Even some of the North Thracians which plot right with Illyrians are there because of this and not actual predominantly Illyrian ancestry.
That's why IBD is so important, to be sure how a profile and position came up.
 
This paper had no novel samples other than three samples from Gepid Romania. I13839 only had big IBD segments with two siblings or cousins from an Avar site in Hungary. KD-29 and OBH-52, 14-14.2 CMs single strand. But the Avar samples had no IBD network to ancient Balkan samples, until Akhbari database came out.

Only KD-29 is included in the akhabri database.

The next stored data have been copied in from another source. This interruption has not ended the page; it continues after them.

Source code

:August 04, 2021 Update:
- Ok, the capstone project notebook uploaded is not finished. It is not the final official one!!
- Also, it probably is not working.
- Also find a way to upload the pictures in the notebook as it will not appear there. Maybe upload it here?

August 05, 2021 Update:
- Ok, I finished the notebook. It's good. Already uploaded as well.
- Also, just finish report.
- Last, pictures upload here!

His network reveals kinship to E-V13s samples and Slavic, notice the sample even has IBD with Estonia BA, and naturally plots like a modern Serb.
hhhBMuo.png
 
The interesting part about the Hacs samples with Southern European autosomal profiles is that they have remarkably low levels of non-Thracian admixture at first glance.

A second E-V13 is also downstream of E-Z5018, under E-L17! Another branch which is very rare in the ancient DNA record and absent from the Pre-Roman time periods which Hacs_22 being the oldest available sample.

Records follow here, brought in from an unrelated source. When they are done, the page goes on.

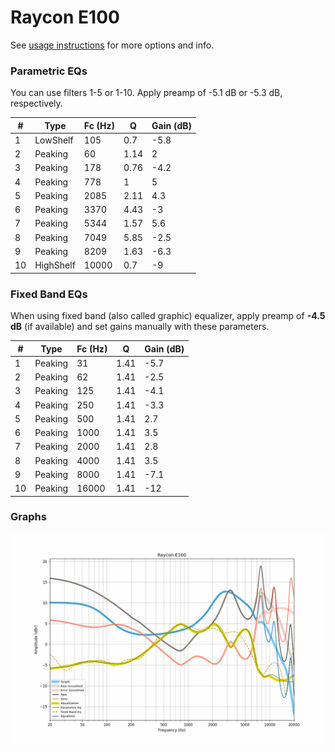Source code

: # Raycon E100
See [usage instructions](https://github.com/jaakkopasanen/AutoEq#usage) for more options and info.

### Parametric EQs
You can use filters 1-5 or 1-10. Apply preamp of -5.1 dB or -5.3 dB, respectively.

|   # | Type      |   Fc (Hz) |    Q |   Gain (dB) |
|-----|-----------|-----------|------|-------------|
|   1 | LowShelf  |       105 | 0.7  |        -5.8 |
|   2 | Peaking   |        60 | 1.14 |         2   |
|   3 | Peaking   |       178 | 0.76 |        -4.2 |
|   4 | Peaking   |       778 | 1    |         5   |
|   5 | Peaking   |      2085 | 2.11 |         4.3 |
|   6 | Peaking   |      3370 | 4.43 |        -3   |
|   7 | Peaking   |      5344 | 1.57 |         5.6 |
|   8 | Peaking   |      7049 | 5.85 |        -2.5 |
|   9 | Peaking   |      8209 | 1.63 |        -6.3 |
|  10 | HighShelf |     10000 | 0.7  |        -9   |

### Fixed Band EQs
When using fixed band (also called graphic) equalizer, apply preamp of **-4.5 dB** (if available) and set gains manually with these parameters.

|   # | Type    |   Fc (Hz) |    Q |   Gain (dB) |
|-----|---------|-----------|------|-------------|
|   1 | Peaking |        31 | 1.41 |        -5.7 |
|   2 | Peaking |        62 | 1.41 |        -2.5 |
|   3 | Peaking |       125 | 1.41 |        -4.1 |
|   4 | Peaking |       250 | 1.41 |        -3.3 |
|   5 | Peaking |       500 | 1.41 |         2.7 |
|   6 | Peaking |      1000 | 1.41 |         3.5 |
|   7 | Peaking |      2000 | 1.41 |         2.8 |
|   8 | Peaking |      4000 | 1.41 |         3.5 |
|   9 | Peaking |      8000 | 1.41 |        -7.1 |
|  10 | Peaking |     16000 | 1.41 |       -12   |

### Graphs
![](./Raycon%20E100.png)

And one of these individuals which looks still pretty Daco-Thracian has a very interesting haplogroup as well:

This branch is super rare and goes back to Maros/Mokrin!

The site Hacs is pretty Western and close to the later Keszthely groups territory: https://en.wikipedia.org/wiki/Hács

I think we deal with a still Daco-Thracian ethnic group which was resettled. The three males are practically pure/core level, more typical than e.g. the South Thracian outliers overall. The E-L241 has a tiny bit, the female more possibly East Asian admixture (still trace levels, rather).

A pretty tight cluster being formed by the E-L241 samples which are Balkan-like, I added the other Hacs samples too:

Hacs-E-L241.jpg


I-FTB71610 or better I-Y13335 may be considered a very good candidate, similar to some C-V86 branches, probably even more so going by its pattern, for a minority (North) Thracian haplogroup. The timing (LBA-EIA branching events), distribution (North - South, strong presence among Slavs) and context (together with E-L241 and E-L17) make a North Thracian origin/survival pretty likely.

It is also interesting that we see the rather North Thracian pattern for I-Y3335 also, which would imply it joined early and probably was part of a Channelled Ware group. Being assimilated by groups of Belegis or Pre-Gáva from Maros would make perfect sense, obviously.

What this also suggests is that at least by around 500 AD we had multiple Daco-Thracian domianted kingroups in Central and South Eastern Europe. That's what the data suggests. That's a fairly long persistence when other areas and groups were already highly mixed and/or Romanised.